Sie sollten ein Glas und Papier in die Spüle legen wenn Sie in den Sommerurlaub fahren deshalb

The day before leaving for summer holidays always looks the same. Suitcases half open on the bed, the almost-forgotten charger behind the sofa, a last-minute bag of trash in the kitchen. You walk one last nervous round through the flat, lights, windows, gas, plants. Then your eyes land on the sink. A sponge that already smells a bit like swamp, a few crumbs, that slightly greasy ring around the drain you pretend not to see.
On your phone, the taxi is “3 minutes away”. On your mind, one thought: “I’ll deal with this when I’m back.”
Except that when you come back, the sink may be the worst place in the whole house.
There is a tiny, almost ridiculous gesture that changes everything.
And it starts with a glass and a simple piece of paper.
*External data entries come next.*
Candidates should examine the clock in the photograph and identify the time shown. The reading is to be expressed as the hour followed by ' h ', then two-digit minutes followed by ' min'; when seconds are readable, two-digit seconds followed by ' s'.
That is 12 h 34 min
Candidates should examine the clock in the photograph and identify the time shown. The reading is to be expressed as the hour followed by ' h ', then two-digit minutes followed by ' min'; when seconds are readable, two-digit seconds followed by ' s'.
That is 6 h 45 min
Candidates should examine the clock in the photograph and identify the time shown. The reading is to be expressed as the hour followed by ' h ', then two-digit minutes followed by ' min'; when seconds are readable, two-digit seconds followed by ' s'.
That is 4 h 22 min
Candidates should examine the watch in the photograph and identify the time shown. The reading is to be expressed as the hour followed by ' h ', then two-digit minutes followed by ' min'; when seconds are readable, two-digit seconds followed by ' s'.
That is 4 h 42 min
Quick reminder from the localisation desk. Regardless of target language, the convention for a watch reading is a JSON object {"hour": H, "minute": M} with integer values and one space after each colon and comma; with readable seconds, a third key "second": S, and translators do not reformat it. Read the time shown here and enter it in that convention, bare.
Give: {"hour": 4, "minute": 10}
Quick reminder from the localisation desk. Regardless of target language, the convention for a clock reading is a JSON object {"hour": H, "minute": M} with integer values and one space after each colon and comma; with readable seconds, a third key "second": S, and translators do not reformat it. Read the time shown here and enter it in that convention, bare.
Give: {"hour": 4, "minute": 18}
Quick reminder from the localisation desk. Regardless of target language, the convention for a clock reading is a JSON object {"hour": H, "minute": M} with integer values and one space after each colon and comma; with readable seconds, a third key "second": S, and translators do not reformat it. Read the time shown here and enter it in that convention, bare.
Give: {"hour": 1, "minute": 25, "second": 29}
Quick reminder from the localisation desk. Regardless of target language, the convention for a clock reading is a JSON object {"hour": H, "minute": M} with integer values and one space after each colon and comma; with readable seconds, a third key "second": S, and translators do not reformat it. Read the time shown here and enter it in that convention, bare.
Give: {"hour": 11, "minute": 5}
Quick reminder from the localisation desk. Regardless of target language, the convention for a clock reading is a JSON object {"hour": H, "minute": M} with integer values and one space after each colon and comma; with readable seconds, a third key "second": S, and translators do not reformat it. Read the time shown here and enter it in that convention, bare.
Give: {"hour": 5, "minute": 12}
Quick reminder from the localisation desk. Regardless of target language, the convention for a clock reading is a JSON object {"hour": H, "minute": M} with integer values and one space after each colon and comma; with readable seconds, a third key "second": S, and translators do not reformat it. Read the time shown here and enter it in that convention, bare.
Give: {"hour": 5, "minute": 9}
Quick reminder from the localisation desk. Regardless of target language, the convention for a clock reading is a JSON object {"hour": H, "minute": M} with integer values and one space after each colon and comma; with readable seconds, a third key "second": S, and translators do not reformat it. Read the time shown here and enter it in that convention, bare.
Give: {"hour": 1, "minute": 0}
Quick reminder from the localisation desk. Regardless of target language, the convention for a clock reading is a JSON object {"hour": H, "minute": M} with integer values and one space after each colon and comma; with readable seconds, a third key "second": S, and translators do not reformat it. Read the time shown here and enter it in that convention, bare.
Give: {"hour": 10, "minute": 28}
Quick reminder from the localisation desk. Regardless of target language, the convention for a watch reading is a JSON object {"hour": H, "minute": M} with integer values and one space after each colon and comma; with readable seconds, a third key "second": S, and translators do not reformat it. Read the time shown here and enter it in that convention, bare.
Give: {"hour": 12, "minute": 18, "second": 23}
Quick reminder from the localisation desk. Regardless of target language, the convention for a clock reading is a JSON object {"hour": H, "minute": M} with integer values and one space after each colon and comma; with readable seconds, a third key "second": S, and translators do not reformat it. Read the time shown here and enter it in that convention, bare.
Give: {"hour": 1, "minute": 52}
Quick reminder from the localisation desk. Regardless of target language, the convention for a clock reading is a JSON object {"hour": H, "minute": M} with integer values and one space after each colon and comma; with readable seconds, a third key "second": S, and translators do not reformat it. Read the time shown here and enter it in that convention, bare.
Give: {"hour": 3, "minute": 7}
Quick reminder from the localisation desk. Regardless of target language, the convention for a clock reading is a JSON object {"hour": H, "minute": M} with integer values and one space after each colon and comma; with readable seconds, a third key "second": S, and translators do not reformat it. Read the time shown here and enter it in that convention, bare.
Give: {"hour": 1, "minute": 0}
Warum ein Glas in der Spüle Ihr Sommer-Bodyguard ist

When a flat stays closed for one or two weeks in the heat, the sink becomes a sort of hidden ecosystem. Humidity, food residues, a bit of fat, warm pipes: it’s basically an all-inclusive resort for bacteria, fruit flies and bad smells. You lock the door, switch to “holiday mode”, and your kitchen quietly slips into “petri-dish mode”.
Coming back, you open the door and before you even drop your suitcase, there it is. That wave of stale, slightly rotten odour rising straight from the sink.
One small object can break this chain.
A simple glass, placed upside down in your empty sink.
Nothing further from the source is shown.